E qual é uma das expectativas para o julgamento de Daniel?
Eu espero que no julgamento oral a defensoria consiga desmantelar cada uma das acusações imputadas a Daniel. Estamos diante de um contexto de lawfare e perseguição política. Mesmo sendo críticos de eventuais problemas administrativos na Associação Chilena de Farmácias Populares, o que houve ali foi um mau negócio, e em nenhum caso situações de fraude. A causa foi judicializada com clara intenção política por parte da promotoria e de atores de direita. Durante o segundo governo de Piñera, ficou expressa nos vazamentos de mensagens do advogado [Luis] Hermosilla a articulação política que gerenciava a nomeação de promotores e juízes da Suprema Corte. Nessas conversas, reflete-se como o caso contra Daniel foi desenhado e como buscaram atores para formular as queixas.
Lamentavelmente, a promotoria e o tribunal não permitiram aprofundar essas informações que demonstram a perseguição política. Como o sistema judicial não é totalmente confiável, temo que possa haver alguma sanção contra Daniel, ainda que menor, apenas para deixar instalada a narrativa de que ele cometeu um delito. Atualmente, pedem uma pena de mais de 15 anos, mas acredito que grande parte do caso cairá no julgamento oral. Se ele for absolvido, ficará em evidência a corrupção do sistema de justiça e da promotoria, confirmando a perseguição a uma liderança com potencial de gerar transformações significativas no país, semelhante ao que ocorreu com Lula e Dilma em seus respectivos momentos.

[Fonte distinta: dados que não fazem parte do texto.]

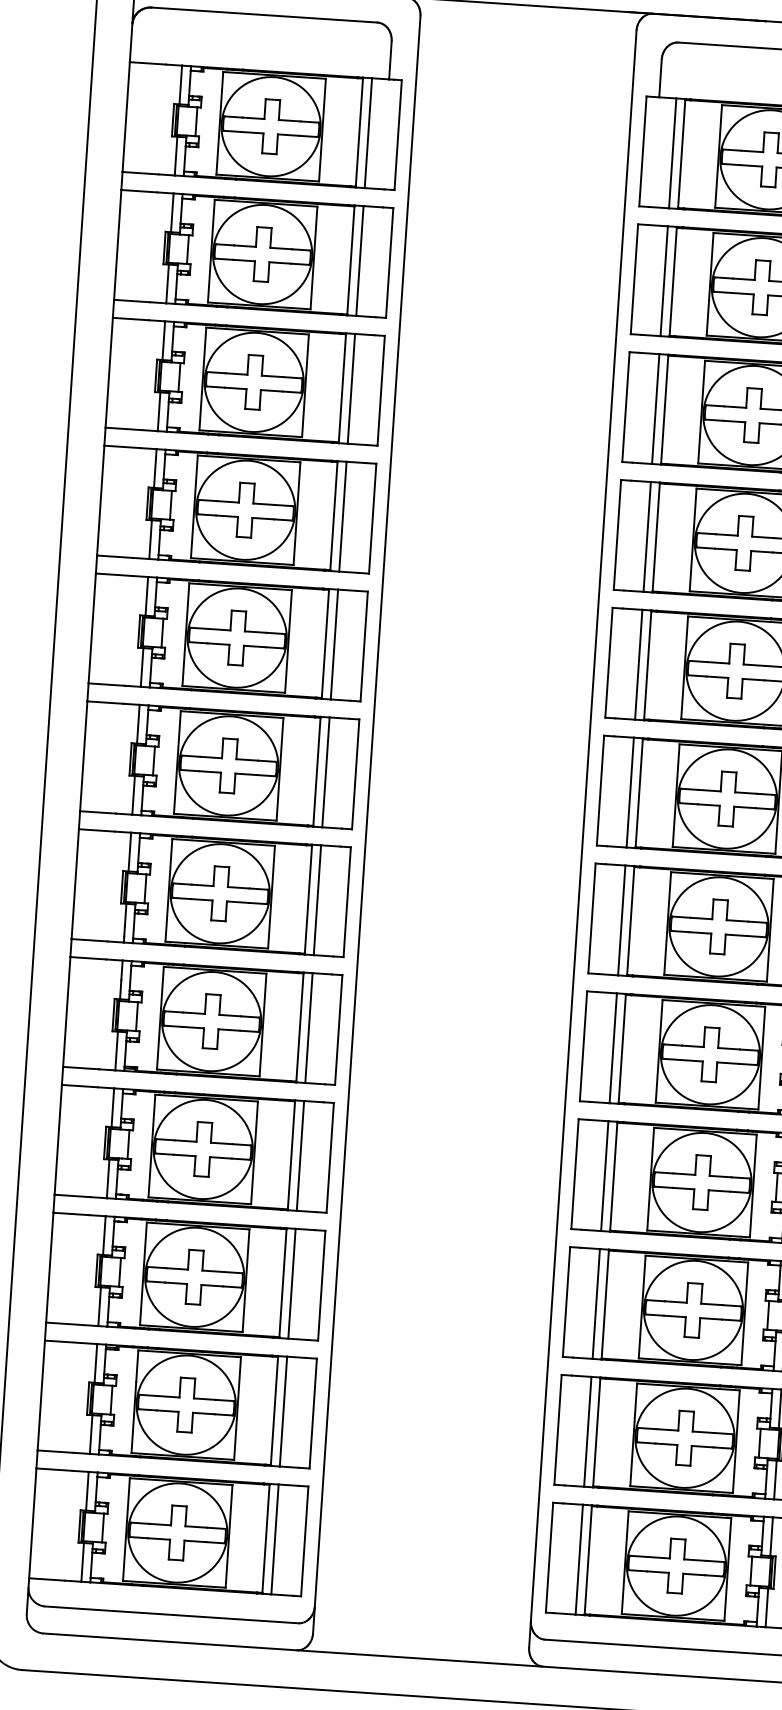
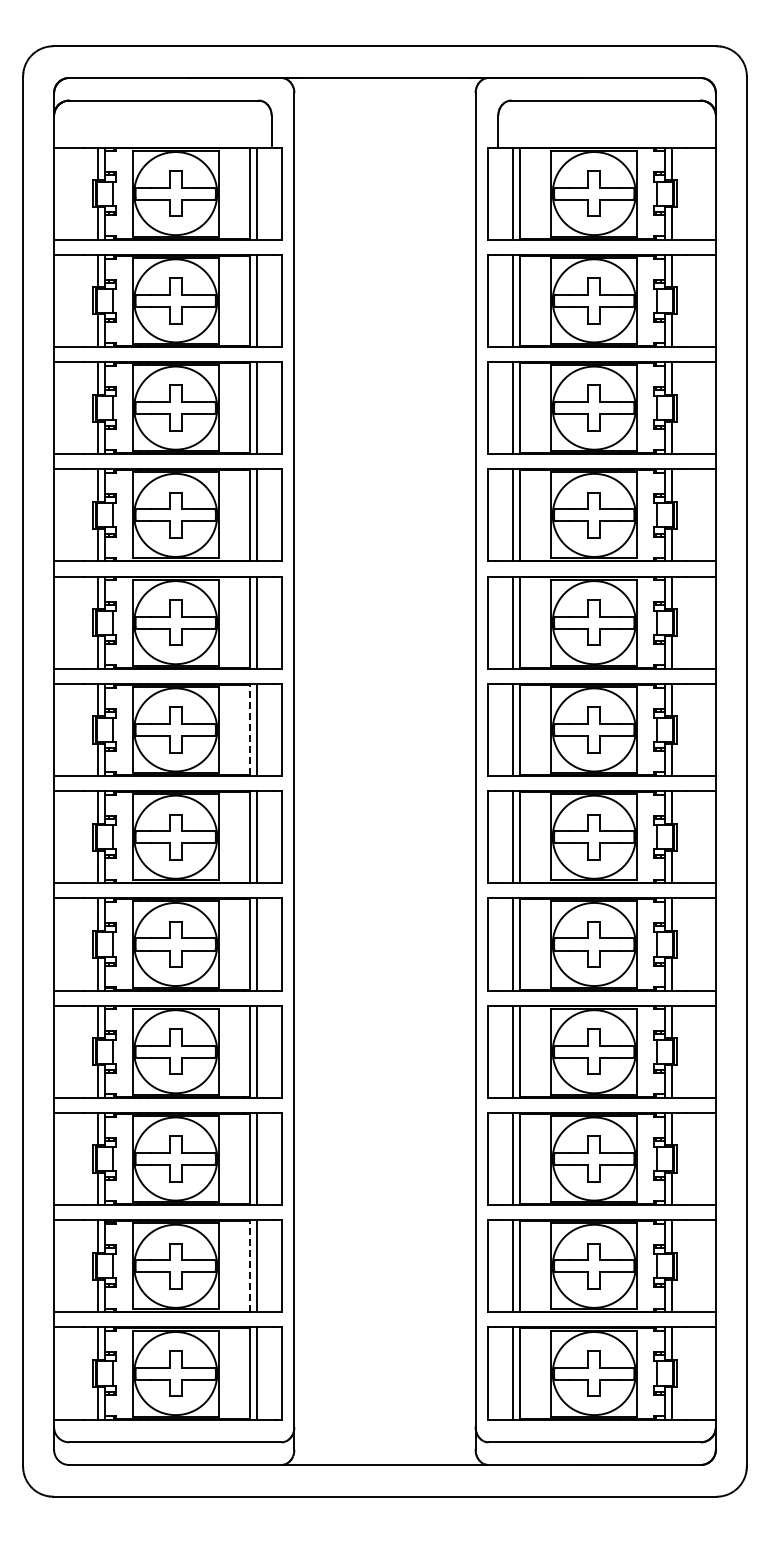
line: (316, 771) -> (249, 729), solid -> dashed
line: (274, 1410) -> (249, 1265), solid -> dashed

E para terminar, como a esquerda tem falado dos prefeitos que têm uma ligação com a rua? Mas o que mais a esquerda está fazendo após a eleição de Kast para se reorganizar, há algo mais que é digno de nota?
A esquerda ainda está processando sua autocrítica e análise, mas não podemos demorar muito. Vejo uma articulação lenta para iniciar a disputa cultural necessária. O Partido Comunista, em seus últimos plenários, definiu como prioridade o fortalecimento das organizações gremiais e sindicais, além do retorno ao trabalho de base junto às associações de moradores. Contudo, o processo avança com lentidão e a aliança de centro-esquerda permanece fraca, o que se reflete em votações erráticas no Congresso. Os prefeitos cumprem o papel importante de alertar os partidos sobre a crise que se aproxima e pressionar por acordos.
Não se deve esperar que as crises cheguem para iniciar a mobilização. Os estudantes secundaristas e universitários, que sempre estão na vanguarda, já retomaram os protestos e a esquerda vem ganhando federações estudantis importantes. A sociedade chilena não se fascistizou; o que existe é muita frustração acumulada e desconfiança da política. É preciso reconstruir essa confiança se quisermos voltar a governar e avançar nas transformações, não apenas com um objetivo puramente eleitoral, mas como um processo de disputa cultural nos territórios e de recuperação da memória político-social que o Chile construiu até 1973. O perigo de Kast é justamente a reedição do modelo da ditadura.
*Esta produção é uma parceria entre Fundação Rosa Luxemburgo e Brasil de Fato.